E, não só, muitas destas atividades são reguladas e/ou fiscalizadas por órgãos Federais como, por exemplo, o Exército brasileiro, que é quem cuida da definição, das autorizações de aquisição e controle das armas de fogo e equipamentos balísticos de todas as forças policiais do país, bem como fiscaliza a produção, comercialização e o armazenamento de explosivos.
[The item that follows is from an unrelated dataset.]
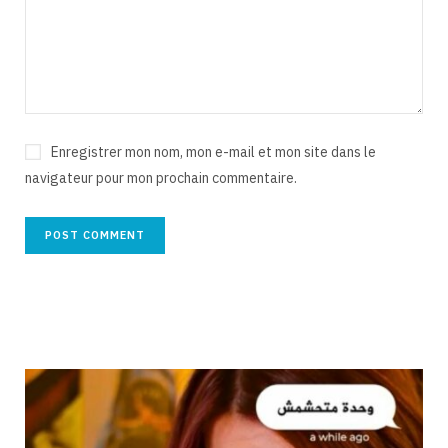
Enregistrer mon nom, mon e-mail et mon site dans le
navigateur pour mon prochain commentaire.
O Exército tem várias outras atribuições que impactam diretamente na segurança pública, porém não é o único, sendo que Marinha e Aeronáutica, Banco Central, Agências Reguladoras (ANATEL, CVM, etc.) também são instituições e órgãos federais envolvidos.
Assim, se queremos modernizar a área e pacificar o Brasil, um sistema integrado e coordenado de segurança pública no Brasil deve, se o objetivo é que ele seja efetivo na transformação do quadro de medo e violência, criar mecanismos de governança capazes de articular União, Estados, Distrito Federal e Municípios, mas, necessariamente, precisa criar condições para a coordenação de ações entre Poderes Executivo, Legislativo e Judiciário, bem como entre Ministérios Públicos, Polícias Civil, Militar, Federal, Rodoviária Federal, Guardas Municipais, Forças Armadas, Tribunais de Contas e Sistema Prisional.
E, para tanto, considerando o cenário de medo da violência, risco e vitimização presente hoje no país e, em especial, a dificuldade de coordenar tantas frentes no curto prazo (até pela vedação de PEC este ano em função da Intervenção Federal no RJ), temos que valorizar alguns vetores estratégicos de mudança e mobilização (Informação/Transparência, Financiamento, novas doutrinas; foco territorial e participação social). São eles que permitirão que as questões estruturantes da área possa ser exploradas e boas políticas públicas formuladas
Para se ter uma ideia da complexidade desta operação, se somarmos todas as diferentes instituições e órgãos públicos cujo trabalho gera impacto direto na segurança pública, teremos quase 1.400 organizações públicas envolvidas. Isso para não dizer na supervisão de atores não estatais envolvidos com o setor e que acabam, muitas vezes, determinando ações e sentidos das políticas públicas (setor privado, bancos, ONG, mídia, igrejas, organizações criminosas, entre outras). Equacionar o dilema de coordenação e governança antecede quaisquer propostas finalísticas e precisa ser priorizado em seu encaminhamento.
Em suma, se queremos reduzir a violência no Brasil, temos que ter em mente que o dia 11 de julho de 2018 marca não só o início da vigência do SUSP, mas também a promulgação da Lei que criou o Ministério da Segurança Pública. Este dia poderá vir a ser chamado do “dia D da segurança pública”, porém, para isso, é necessário que fiquemos atentos para que as disputas de poder (o veto do Presidente Michel Temer ao Instituto Nacional de Estudos em Segurança Pública, previsto na Lei que criou o Ministério, é forte exemplo) e os ruídos de competência não boicotem a janela de oportunidades criada. E, mais especialmente, é preciso insistir com que quem ganhar as eleições de outubro que não é necessário reinventar a roda e/ou voltar à época das cavernas na segurança pública brasileira.